L’artiglio d’argento – Il viaggio dell’apprendista di Alida Bruni (RECENSIONE)

Elian è una giovane mezz’elfa che è stata accolta dal mago Abel, nella città di Elbuden, come apprendista. La giovane è indisciplinata e molto curiosa, cosa non gradita al suo Maestro. Questo la rende inadatta a proseguire lo studio della magia presso l’abitazione del mago il quale, però, la tiene con sé e le fa studiare l’arte della guerra. Elian diventa un buon guerriero e resta con il suo Maestro, mal volentieri, in qualità di apprendista.

 

Elian Senzacognome, così si fa chiamare, è in realtà figlia di una regina umana e del leggendario Lesdht-Lahd Silverclaw, eroe elfico a capo degli Elfi Scuri e ha perso le tracce del padre da molto tempo. Per noia è, inoltre, fuggita dalla corte di sua madre alla ricerca di nuove avventure e nella speranza di rivedere un giorno il padre.

 

In una locanda della città di Elbuden, Elian ascolta per caso una conversazione fra un nano anziano ed uno giovane: padre German e Magut, nipote dell’alto prelato nanico.  I due parlano di una missione, di un lungo viaggio e cercano mercenari. Elian si arruola senza conoscere lo scopo del viaggio pur di lasciare la casa di Abel.

 

Il nano più giovane, Magut, raduna una compagnia per nulla ortodossa che lo segue con diffidenza fidandosi più di Elian che di lui.

 

Durlum, anch’egli appartenente alla razza nanica, si unisce al gruppo. Vestito con una corazza da giullare è forte, ma per nulla intelligente e, spesso, li metterà nei guai per la sua troppa smania di combattere.
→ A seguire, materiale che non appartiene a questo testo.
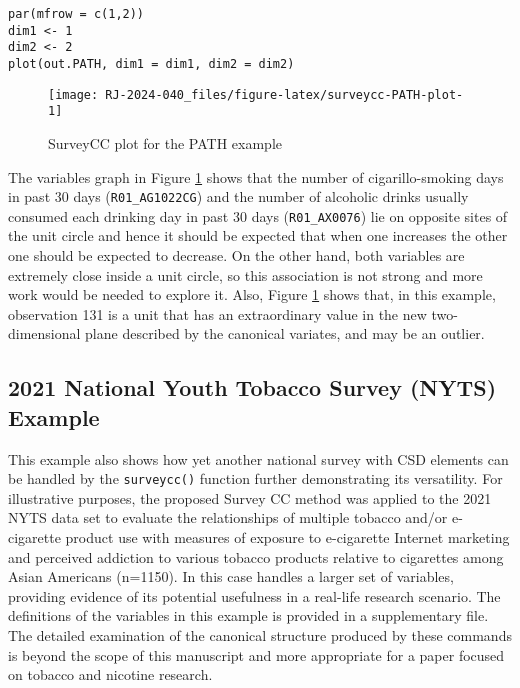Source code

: \begin{verbatim}
par(mfrow = c(1,2))
dim1 <- 1
dim2 <- 2
plot(out.PATH, dim1 = dim1, dim2 = dim2)
\end{verbatim}

\begin{figure}
\texttt{[image: RJ-2024-040\_files/figure-latex/surveycc-PATH-plot-1]} \caption{SurveyCC plot for the PATH example}\label{fig:surveycc-PATH-plot}
\end{figure}

The variables graph in Figure \ref{fig:surveycc-PATH-plot} shows that the number of cigarillo-smoking days in past 30 days (\texttt{R01\_AG1022CG}) and the number of alcoholic drinks usually consumed each drinking day in past 30 days (\texttt{R01\_AX0076}) lie on opposite sites of the unit circle and hence it should be expected that when one increases the other one should be expected to decrease. On the other hand, both variables are extremely close inside a unit circle, so this association is not strong and more work would be needed to explore it. Also, Figure \ref{fig:surveycc-PATH-plot} shows that, in this example, observation 131 is a unit that has an extraordinary value in the new two-dimensional plane described by the canonical variates, and may be an outlier.

\hypertarget{national-youth-tobacco-survey-nyts-example}{%
\subsection{2021 National Youth Tobacco Survey (NYTS) Example}\label{national-youth-tobacco-survey-nyts-example}}

This example also shows how yet another national survey with CSD elements can be handled by the \texttt{surveycc()} function further demonstrating its versatility. For illustrative purposes, the proposed Survey CC method was applied to the 2021 NYTS data set to evaluate the relationships of multiple tobacco and/or e-cigarette product use with measures of exposure to e-cigarette Internet marketing and perceived addiction to various tobacco products relative to cigarettes among Asian Americans (n=1150). In this case  handles a larger set of variables, providing evidence of its potential usefulness in a real-life research scenario. The definitions of the variables in this example is provided in a supplementary file. The detailed examination of the canonical structure produced by these commands is beyond the scope of this manuscript and more appropriate for a paper focused on tobacco and nicotine research.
Kora è una piccola halfling cleptomane e curiosa, dall’aspetto di bambina. Al gruppo si unisce persino un minotauro, Kromm, fortissimo e molto permaloso che sa a parlare a stento la lingua comune. Kromm diventa un alleato fedele e indispensabile in molti scontri.

 

Piano piano il gruppo si compatta e parte per raggiungere la città di Samiria avventurandosi nella Grande Foresta. Molti pericoli attraversano il loro percorso, molti i mostri da combattere. La forza di Kromm, l’intelligenza di Elian, la determinazione dei nani, l’infantilità di Kora sono ottimi ingredienti per un viaggio avventuroso.

 

Più avanti l’incontro con Ombra e Jondò, due mezz’elfi, sarà decisivo. I due non sono quello che sembrano e hanno molti segreti. Si considerano fratelli anche se non lo sono perché hanno condiviso la prigionia e la tortura. Jondò è un ladro abile e un assassino spietato, mentre Ombra è una bellissima mezz’elfa che nasconde un terribile segreto. La sua intera vita è in pericolo perché legata al demone Egmeth che la vuole per sé.

 

La strana compagnia si compatta intorno ad Elian Senzacognome e viaggia verso Samiria inseguendo un fantomatico premio promesso da padre German per mezzo del nitpote, ma soprattutto verso l’avventura.

 

Mille pericoli, scontri sensazionali, magia, amore, odio, vendetta, cupidigia saranno ingredienti per una storia molto articolata in cui Elian scoprirà se stessa e la sua vera essenza.

 

Il romanzo è pubblicato postumo, l’autrice ancora giovanissima è purtroppo deceduta nel 2014. Ho appreso dall’editore che il romanzo e i suoi personaggi sono nati dall’esperienza di gioco a Dungeons & Dragon fra Alida e un gruppo di amici a lei legati. I personaggi sono, quindi, modellati sui personaggi e le persone che giocavano con lei.

L’editore mi ha anche informato che la pubblicazione del romanzo è avvenuta per esplicita volontà degli amici e che esistono le bozze per un secondo ed un terzo volume che verranno pubblicati in futuro a memoria di questa brava autrice.

Sono lieto di offrire un piccolo spazio in ricordo di questa scrittrice così appassionata.